Gay rights activists have criticised a Vatican official who sought to link homosexuality to paedophilia when commenting on child sex abuse scandals.
The UK's Stonewall group said it was astonishing gay people should still be dealing with "such an offensive myth".
Cardinal Tarcisio Bertone had said homosexuality, not celibacy, lay behind the child sex abuse scandals.
The cardinal, the Vatican's secretary of state, was speaking in Chile, where his comments were also condemned.
Cardinal Bertone was attempting to defuse the scandals currently afflicting the Catholic Church, which are largely cases of priests molesting children, mainly boys, the BBC's David Willey reports from Rome.
He added that some "surprising" initiatives regarding the sex abuse scandal would soon be revealed but did not elaborate.
'I have the documents'
Visiting the Chilean capital Santiago on Monday, Cardinal Bertone told a news conference: "Many psychologists, many psychiatrists have demonstrated that there is no relationship between celibacy and paedophilia but many others have demonstrated, I was told recently, that there is a relationship between homosexuality and paedophilia.
"That is true. I have the documents of the psychologists. That is the problem."
Patricio Walker, a Chilean senator who helped draft anti-paedophile laws, said he would like to see what scientific studies the cardinal was referring to because he thought he was wrong.
A Chilean communist MP, Hugo Gutierrez, told AFP news agency: "Celibacy does more damage to a human being than homosexuality, which is a freely made choice.
"I'm shocked by these words from a senior dignitary of the Church."
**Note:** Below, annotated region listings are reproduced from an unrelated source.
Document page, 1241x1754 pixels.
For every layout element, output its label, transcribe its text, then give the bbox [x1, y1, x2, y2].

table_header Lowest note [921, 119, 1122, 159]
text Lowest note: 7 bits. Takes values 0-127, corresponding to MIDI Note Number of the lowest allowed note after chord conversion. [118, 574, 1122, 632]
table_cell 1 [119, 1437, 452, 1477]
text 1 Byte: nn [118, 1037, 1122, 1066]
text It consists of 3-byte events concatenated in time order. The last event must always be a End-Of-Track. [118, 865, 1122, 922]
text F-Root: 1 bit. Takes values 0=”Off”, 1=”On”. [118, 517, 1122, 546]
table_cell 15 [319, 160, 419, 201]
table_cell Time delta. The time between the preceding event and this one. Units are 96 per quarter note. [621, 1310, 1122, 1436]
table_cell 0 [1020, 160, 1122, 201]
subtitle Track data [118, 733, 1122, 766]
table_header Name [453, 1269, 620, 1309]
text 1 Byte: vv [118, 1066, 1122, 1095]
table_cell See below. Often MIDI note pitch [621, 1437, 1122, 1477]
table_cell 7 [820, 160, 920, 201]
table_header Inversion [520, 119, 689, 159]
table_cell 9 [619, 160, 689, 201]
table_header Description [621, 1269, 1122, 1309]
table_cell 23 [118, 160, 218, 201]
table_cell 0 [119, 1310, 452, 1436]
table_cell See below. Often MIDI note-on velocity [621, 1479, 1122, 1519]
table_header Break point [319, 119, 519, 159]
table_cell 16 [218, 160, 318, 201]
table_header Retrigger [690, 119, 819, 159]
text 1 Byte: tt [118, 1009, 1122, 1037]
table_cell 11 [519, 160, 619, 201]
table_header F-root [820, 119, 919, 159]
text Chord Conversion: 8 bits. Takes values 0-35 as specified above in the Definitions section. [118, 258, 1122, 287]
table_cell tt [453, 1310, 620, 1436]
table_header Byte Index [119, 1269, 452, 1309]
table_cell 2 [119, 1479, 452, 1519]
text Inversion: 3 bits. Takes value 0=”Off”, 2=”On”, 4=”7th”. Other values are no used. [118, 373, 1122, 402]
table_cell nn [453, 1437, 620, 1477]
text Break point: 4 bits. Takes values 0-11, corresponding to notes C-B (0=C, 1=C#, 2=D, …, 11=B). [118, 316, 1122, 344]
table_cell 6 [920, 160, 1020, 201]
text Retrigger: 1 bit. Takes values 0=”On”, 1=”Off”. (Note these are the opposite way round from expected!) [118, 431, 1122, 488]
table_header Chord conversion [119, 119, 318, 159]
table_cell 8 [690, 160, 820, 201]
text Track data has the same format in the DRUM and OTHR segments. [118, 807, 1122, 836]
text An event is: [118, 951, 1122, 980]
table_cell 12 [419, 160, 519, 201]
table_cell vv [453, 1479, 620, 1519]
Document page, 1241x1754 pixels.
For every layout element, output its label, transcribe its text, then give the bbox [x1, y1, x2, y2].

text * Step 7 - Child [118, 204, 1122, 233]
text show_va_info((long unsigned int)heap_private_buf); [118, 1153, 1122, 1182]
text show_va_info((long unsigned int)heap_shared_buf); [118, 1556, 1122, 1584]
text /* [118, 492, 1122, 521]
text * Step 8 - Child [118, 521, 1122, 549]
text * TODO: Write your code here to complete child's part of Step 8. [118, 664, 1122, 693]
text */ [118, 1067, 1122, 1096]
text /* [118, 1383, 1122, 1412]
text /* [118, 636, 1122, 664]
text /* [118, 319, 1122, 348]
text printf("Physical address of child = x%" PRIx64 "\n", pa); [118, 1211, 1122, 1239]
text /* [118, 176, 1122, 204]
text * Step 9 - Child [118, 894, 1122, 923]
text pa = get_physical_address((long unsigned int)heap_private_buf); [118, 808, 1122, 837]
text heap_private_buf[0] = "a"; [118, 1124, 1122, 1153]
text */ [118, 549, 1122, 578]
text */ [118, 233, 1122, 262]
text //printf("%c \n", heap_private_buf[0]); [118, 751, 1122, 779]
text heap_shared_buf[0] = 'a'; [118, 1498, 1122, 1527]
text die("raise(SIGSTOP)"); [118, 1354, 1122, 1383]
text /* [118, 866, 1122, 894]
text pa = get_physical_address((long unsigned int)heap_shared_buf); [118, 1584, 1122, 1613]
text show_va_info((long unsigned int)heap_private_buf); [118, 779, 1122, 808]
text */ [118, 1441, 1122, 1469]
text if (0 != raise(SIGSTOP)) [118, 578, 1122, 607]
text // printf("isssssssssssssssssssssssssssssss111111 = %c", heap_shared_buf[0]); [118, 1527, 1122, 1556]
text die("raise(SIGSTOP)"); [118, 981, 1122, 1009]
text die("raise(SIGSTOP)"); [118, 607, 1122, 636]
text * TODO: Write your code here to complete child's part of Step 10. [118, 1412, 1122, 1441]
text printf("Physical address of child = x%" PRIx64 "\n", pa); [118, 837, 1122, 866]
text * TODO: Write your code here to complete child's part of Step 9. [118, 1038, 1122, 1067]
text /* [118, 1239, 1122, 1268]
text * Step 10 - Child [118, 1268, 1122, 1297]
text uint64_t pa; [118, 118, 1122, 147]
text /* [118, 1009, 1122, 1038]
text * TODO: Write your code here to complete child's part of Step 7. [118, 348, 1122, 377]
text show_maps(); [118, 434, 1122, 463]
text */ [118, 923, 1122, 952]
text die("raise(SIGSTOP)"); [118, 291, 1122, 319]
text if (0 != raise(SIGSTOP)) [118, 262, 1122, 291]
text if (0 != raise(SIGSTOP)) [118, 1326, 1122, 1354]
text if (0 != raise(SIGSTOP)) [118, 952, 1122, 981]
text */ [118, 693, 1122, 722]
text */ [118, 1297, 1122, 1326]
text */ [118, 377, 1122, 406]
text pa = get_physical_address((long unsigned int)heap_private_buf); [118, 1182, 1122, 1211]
In Rome, the head of Italian gay rights group Gaylib, Enrico Oliari, said it was "worrying that the foreign minister of a state that occupies the heart of the Italian capital would use arguments that are considered passe even in the Third World".
Aurelio Mancuso, former president of a Italian gay rights association Arcigay, said: "The truth is that Bertone is clumsily trying to shift attention to homosexuality and away from the focus on new crimes against children that emerge every day."
The Pope's spokesman has indicated that Benedict may have a discreet private meeting with victims of clerical sexual abuse in Malta during his visit there this coming weekend.
The Pope should not feel he is under the pressure of the glare of the media if such a meeting takes place, Fr Federico Lombardi said, so that he can listen and communicate with them.
In Malta, 10 men have taken three Catholic priests to court for alleged child abuse in their youth and have asked to meet the Pope. There has been a high incidence of reported cases on the small Mediterranean island, whose inhabitants are mainly Catholic, our Rome correspondent notes.